ТРИЛЛИНГ. Вот видите.
(ДИАНА выглядывает в окно, МИСТЕР ХОУВ теребит карандаши в нагрудном кармане куртки. ДИАНА отпивает мартини и как будто изо всех сил сдерживает смех, втягивая щеки.)
МИСТЕР ХОУВ. Верно. Достоевский и Диккенс — писатели, которые в своих произведениях показывают нам комедию реальной жизни и трагедию интеллектуальной, чудеса психологии. Каждый — своего рода апостол, и религия обоих — гуманизм.
ДИАНА (улыбаясь). Молодец, Ирвинг. Умница.
МИСТЕР ХОУВ. Эта книга — сплошная буффонада.
МЭРИЛИН (почти обиженно). А по-моему, «Братья Карамазовы» — очень серьезное произведение.
МИСТЕР ХОУВ. Так и есть.
ТРИЛЛИНГ. Нет ничего серьезнее комедии.
ДИАНА. Продолжай, Ирвинг.
МИСТЕР ХОУВ. Роман насквозь политический.
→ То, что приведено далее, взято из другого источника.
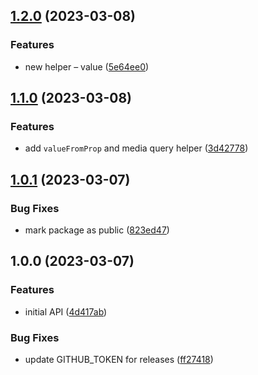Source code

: ## [1.2.0](https://github.com/lokalise/styled/compare/v1.1.0...v1.2.0) (2023-03-08)


### Features

* new helper – value ([5e64ee0](https://github.com/lokalise/styled/commit/5e64ee02c19509962848cce8f07c414f65691187))

## [1.1.0](https://github.com/lokalise/styled/compare/v1.0.1...v1.1.0) (2023-03-08)


### Features

* add `valueFromProp` and media query helper ([3d42778](https://github.com/lokalise/styled/commit/3d42778695ca38e06e7bbb04d5ccd8a1d73d7eb0))

## [1.0.1](https://github.com/lokalise/styled/compare/v1.0.0...v1.0.1) (2023-03-07)


### Bug Fixes

* mark package as public ([823ed47](https://github.com/lokalise/styled/commit/823ed47b847711f1fb7c6d1811cff176a010d96a))

## 1.0.0 (2023-03-07)


### Features

* initial API ([4d417ab](https://github.com/lokalise/styled/commit/4d417ab7b419c50a882004b4f8b2067abcdf54e1))


### Bug Fixes

* update GITHUB_TOKEN for releases ([ff27418](https://github.com/lokalise/styled/commit/ff27418914173a945ab49613ae3b8b3d35261180))

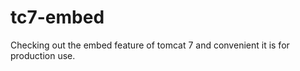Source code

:tc7-embed
=========

Checking out the embed feature of tomcat 7 and convenient it is for production use.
В мире Достоевского никому нет пощады, но это и утешает: достается всем без исключения. Как и Диккенс, Достоевский населяет свои книги живыми людьми. Диккенс предлагает читателю вереницу эпизодов: плут, наделенный жизненной силой и собственным голосом, впутывается то в одно приключение, то в другое, и каждая ветвь событий заставляет его вступать в отношения с новыми персонажами. На Диккенса очень сильно повлияли Филдинг и плутовской роман. Книга должна не только отражать мир: она сама должна быть миром. Любой хороший роман — это фонтан жизни. Даже этот песик может написать книгу, и я первый ее прочту. Конечно, выйдет откровенный плагиат и сборная солянка из работ старых испанских мастеров. Или английских мастеров. Ну так пусть! Я не против. Нам нужно больше таких книг. Где современные юмористические романы? Это ведь пульс литературы. Они помогают исследовать общество, и исследования эти даже могут оказаться занимательными. Вот мой аргумент.